That IP is actually from a Google server. If the problem is in the DNS, you will receive back using this command, but not using:

$ ping www.google.com

In which case you will need to change your DNS (depends on OS, but they are usually under your connection settings, together with IP, Gateway and Subnet mask settings). Try put the OpenDNS: 208.67.222.222 as primary DNS and  208.67.220.220 as secondary.

If both ping do not work, that could be due to invalid ping (rare), server down (rare), firewall blocking packets (quite rare) or most likely incorrect routing or missing connectivity.

2. Eliminating interface problems


Check that the local interface is working. It might have been shut down for some reasons or it might be broken. From a terminal, logged in as root, type:

# ifconfig

The output should include eth0 (and lo and wlan0 if you have a wireless connection). But we will care about eth0, being the cable connection. If the interface is on, you will see a line with

inet addr:192.168.0.4  Bcast:192.168.0.255  Mask:255.255.255.0

and it should say UP BROADCAST MULTICAST instead of BROADCAST MULTICAST. This is how the output should look like:

eth0      Link encap:Ethernet  HWaddr 00:1b:13:84:3g:4d 
          inet addr:192.168.0.7  Bcast:192.168.0.255  Mask:255.255.255.0
          UP BROADCAST MULTICAST  MTU:1500  Metric:1
          RX packets:2924 errors:0 dropped:0 overruns:0 frame:0
          TX packets:2287 errors:0 dropped:0 overruns:0 carrier:0
          collisions:0 txqueuelen:1000
          RX bytes:180948 (176.7 Kb)  TX bytes:166377 (162.4 Kb)
          Interrupt:16

You should see no (or just a few) errors, dropped, overruns or collisions. Each could give a hint towards the problem, but if you do see errors (say more than 1%) you should be warned that it is usually hardware problems (either local but also possibly not within your powers), but I will deal with them in section 4.

If your interface is down, instead, run:

# ifconfig eth0 up

And check with ifconfig again. If internet does work now, problem solved!
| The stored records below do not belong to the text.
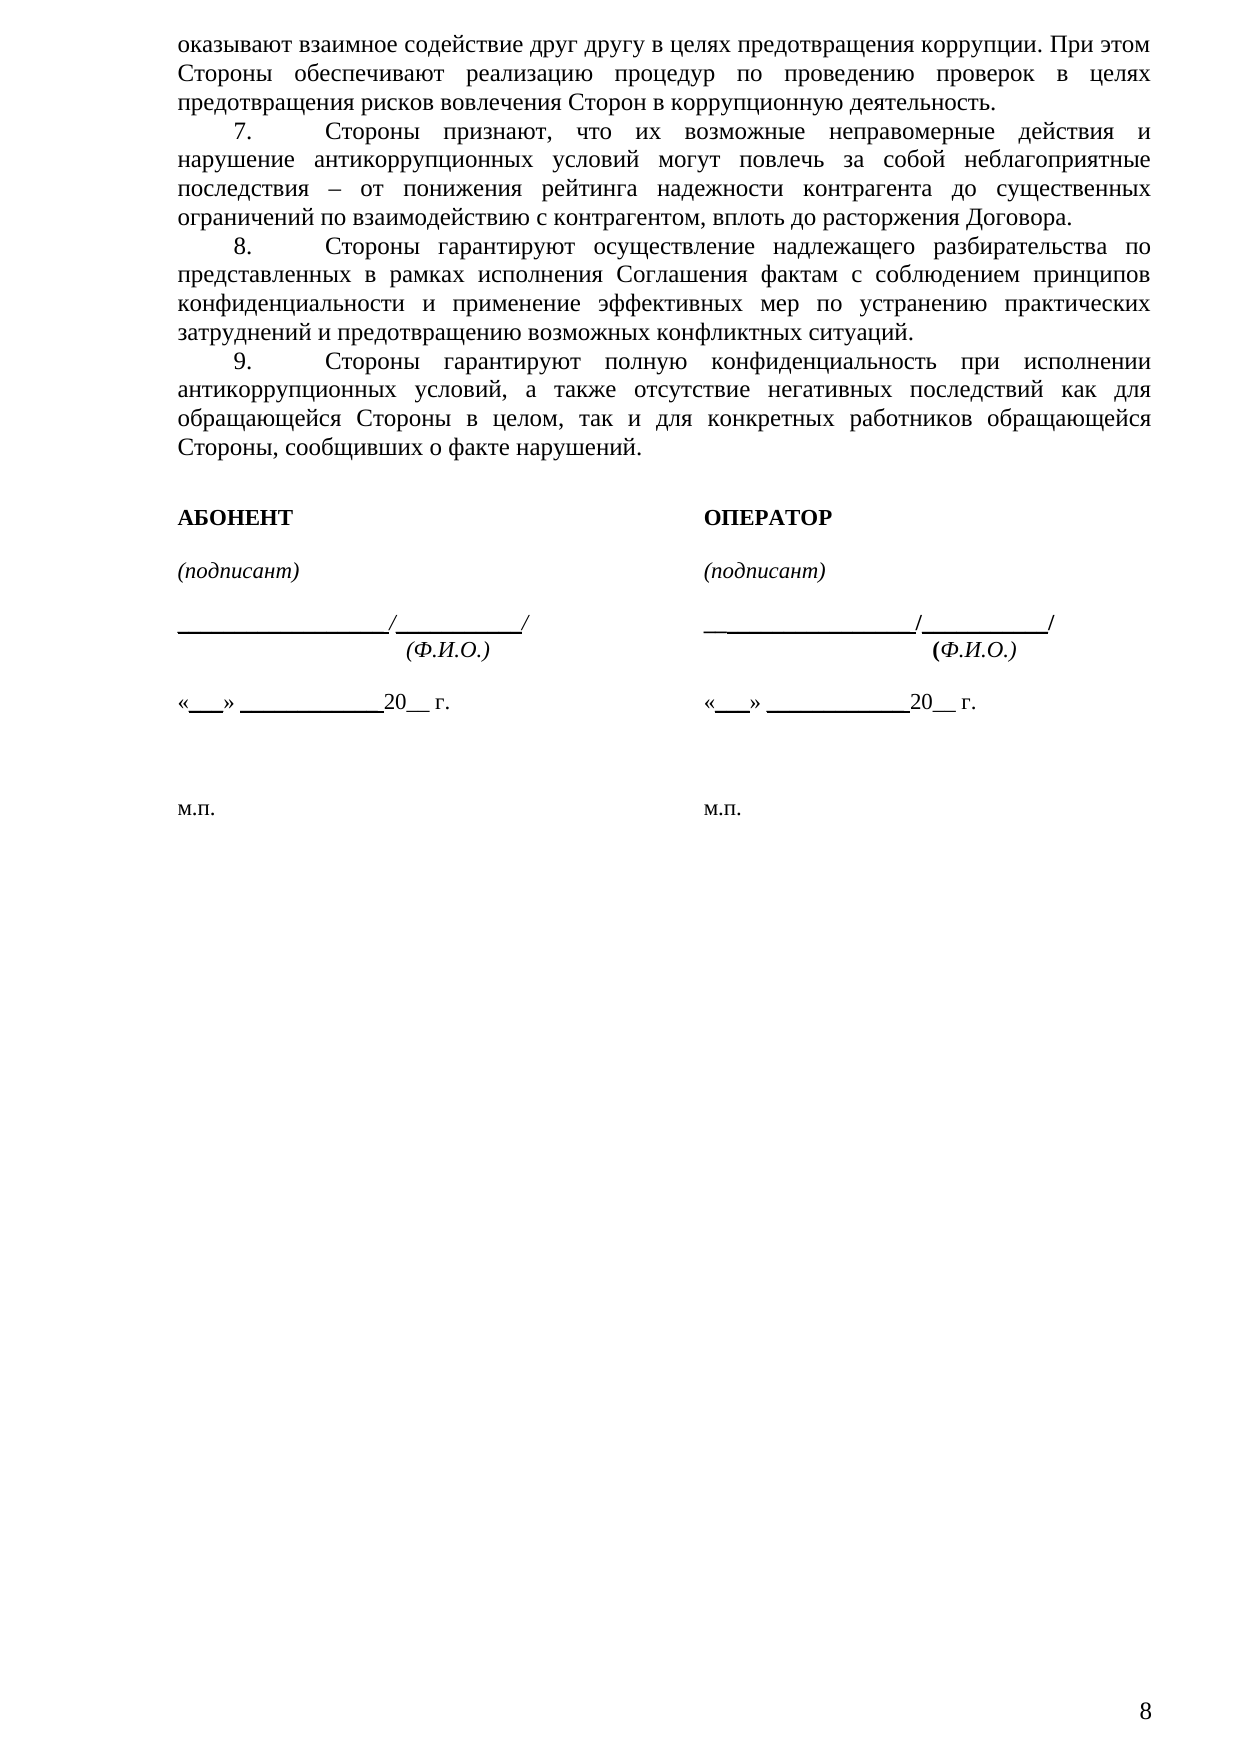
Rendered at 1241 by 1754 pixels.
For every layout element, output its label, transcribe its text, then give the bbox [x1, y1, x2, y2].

text 8. Стороны гарантируют осуществление надлежащего разбирательства по представленных в рамках исполнения Соглашения фактам с соблюдением принципов конфиденциальности и применение эффективных мер по устранению практических затруднений и предотвращению возможных конфликтных ситуаций. [177, 231, 1152, 346]
text 7. Стороны признают, что их возможные неправомерные действия и нарушение антикоррупционных условий могут повлечь за собой неблагоприятные последствия – от понижения рейтинга надежности контрагента до существенных ограничений по взаимодействию с контрагентом, вплоть до расторжения Договора. [177, 116, 1152, 231]
table_header ОПЕРАТОР (подписант) __________________ /___________/ (Ф.И.О.) «___» ____________ 20__ г. м.п. [692, 504, 1141, 820]
text 9. Стороны гарантируют полную конфиденциальность при исполнении антикоррупционных условий, а также отсутствие негативных последствий как для обращающейся Стороны в целом, так и для конкретных работников обращающейся Стороны, сообщивших о факте нарушений. [177, 346, 1152, 461]
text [177, 29, 1152, 116]
table_header АБОНЕНТ (подписант) __________________ /___________/ (Ф.И.О.) «___» ____________ 20__ г. м.п. [166, 504, 692, 820]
Otherwise, continue (I will assume the interface is active now and working, if you can't manage to turn it on, it might likely be a distro-related problem).
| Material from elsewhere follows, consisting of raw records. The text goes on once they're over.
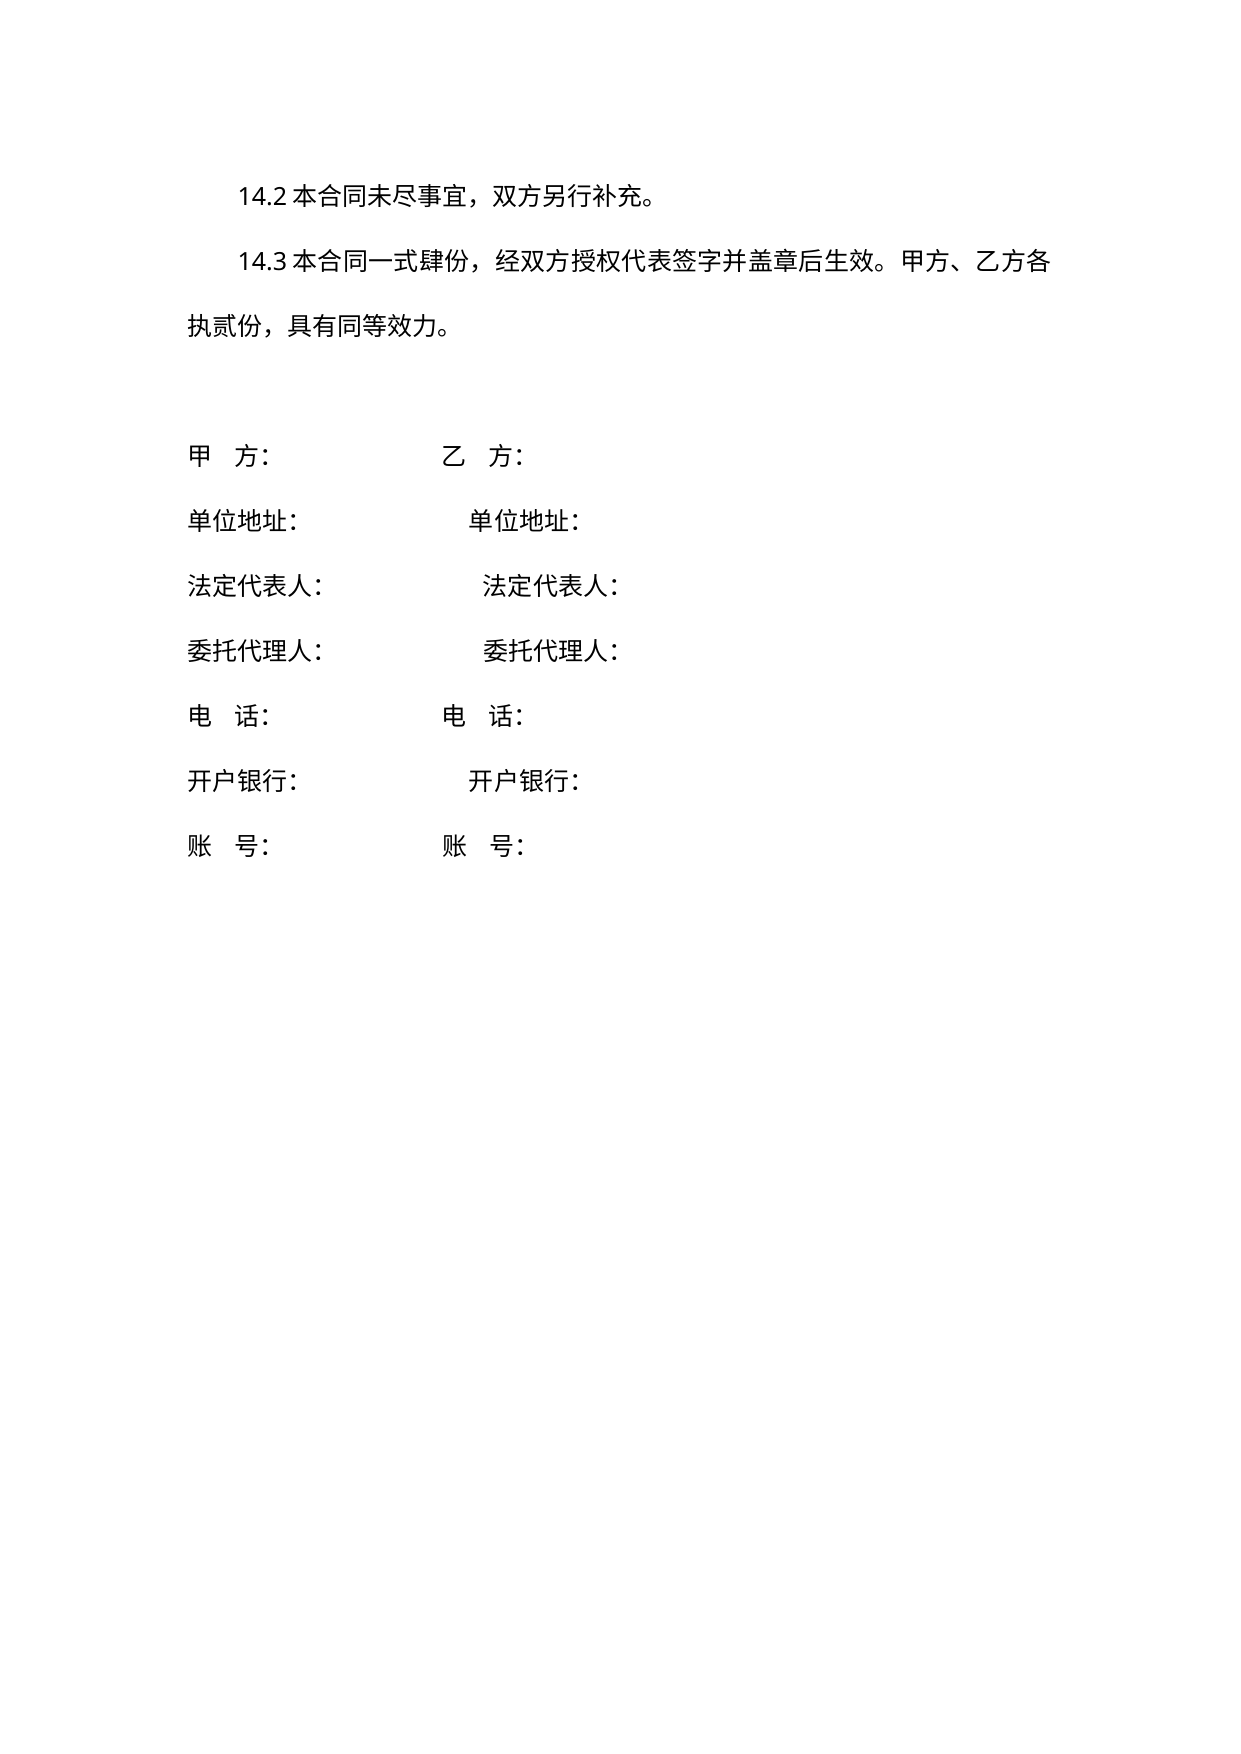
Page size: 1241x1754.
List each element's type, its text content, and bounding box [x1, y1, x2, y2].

text 账 号： 账 号： [187, 812, 1053, 877]
text 单位地址： 单位地址： [187, 487, 1053, 552]
text 甲 方： 乙 方： [187, 422, 1053, 487]
text 开户银行： 开户银行： [187, 747, 1053, 812]
text 法定代表人： 法定代表人： [187, 552, 1053, 617]
text 电 话： 电 话： [187, 682, 1053, 747]
text 14.2本合同未尽事宜，双方另行补充。 [187, 162, 1053, 227]
text 委托代理人： 委托代理人： [187, 617, 1053, 682]
text 14.3本合同一式肆份，经双方授权代表签字并盖章后生效。甲方、乙方各执贰份，具有同等效力。 [187, 227, 1053, 357]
3.  Eliminating Routing Problems


Sometimes, regardless of what your OS might be showing (Connection established icons or messages), it does not understand that it is connected, but routed badly (missing IP, different Gateway, DHCP conflict). That can result in a bad connectivity.

a. Try this command:

# route

and you will see an output of this kind:

Destination Gateway Genmask Flags Metric Ref Use Iface
192.168.0.0 * 255.255.255.0 U 0 0 0 eth0
link-local * 255.255.0.0 U 1000 0 0 eth0
default 192.168.0.1 0.0.0.0 UG 100 0 0 eth0

where the last line is the one that matters. You will see your Gateway (check it is correct) and the flag UG, with the interface you are using, eth0. If you do not, try to receive the information about your gateway and run:

# route add default gw 192.168.0.1 eth0

and you should see your gateway appear under the route command again.

b. Try the command:

# arp -a

 and you will see an output of this kind:

? (192.168.0.1) at 00:1b:13:84:3g:4d [ether] on eth0

where in brackets it will be your Gateway. If you see this, instead:

? (192.168.0.1) at <incomplete> on eth0

There are problem, and most likely it will be a wrong setting for gateway, or DHCP conflict. Check you DHCP settings in the router again, as pointed in Section 1.d. If that does not work, continue.

c. Type:

# cat  /etc/network/interfaces

to show your /etc/network/interfaces file. It should look like:

# This file describes the network interfaces available on your system
# and how to activate them. For more information, see interfaces(5).

# The loopback network interface
auto lo
iface lo inet loopback

# The primary network interface
auto eth0
iface eth0 inet dhcp

If instead of the last line, you have:

iface eth0 inet static
       address 192.168.0.2
       netmask 255.255.255.0
       gateway 192.168.0.1

it means that you are using a manual setting on your computer, so replace it with "iface eth0 inet dhcp" or configure IP settings correctly, making sure that all the addresses matches both on router and machine, and that DHCP is switched off on the router.

This should solve the routing problems and you should have a well connected router to your pc. If the internet connection is still not working, go to the next section.

4. Heavy duty tests


Before this, you should have solved your problem already, and if you are here, it means that something big is going on.

Run this commands:

# mii-tool -v

# ethtool eth0

# ethtool -S eth0

# netstat -i

They should give different outputs, but with visible errors, if there are any.
I will sum up the meaning of those errors:

Collisions: they usually happen within normal connection below 0.1% of the times. Poorly terminated cables or badly working networking card can increase such errors.

CRC errors: file transfer completed but with corrupted chunks in the transit. The presence of CRC errors usually hints toward electrical noise, such as damaged cable or non-properly connected cables.

FIFO and Overrun errors: this is usually a sign of excessive traffic

Length errors: this is most frequently due to incompatible duplex settings.

Carrier errors: faulty interfaces or networking equipment.

If you report such errors and/or still cannot manage your connection to work, it might be a problem which is not in your powers to solve. Try call your ISP.

5. Speed test


Your internet connection might be working now, but you want to test its speed. There are loads of online in-browser services to do that, but what I hate about them is the fancier and fancier flash interface they propose which literally slows down my not so powerful computer.

For this reason, I prefer to just see the speed of a file transfer and judge by myself the speed (in comfortable KB/MB [kilo/mega-byte] notation, not the annoying Mb [mega-bit], which is mainly used by big companies to confuse people about broadband speed). The way I do it is by using wget:

$ wget --output-document=/dev/null http://speedtest.wdc01.softla\
yer.com/downloads/test500.zip

This command will download a test file (no worries, redirected to /dev/null, so nowhere basically) and you will see the speed of download on screen. You can stop it anytime with Ctrl+C.


Hope this helped to solve your broadband problems or at least give you a better insight into it.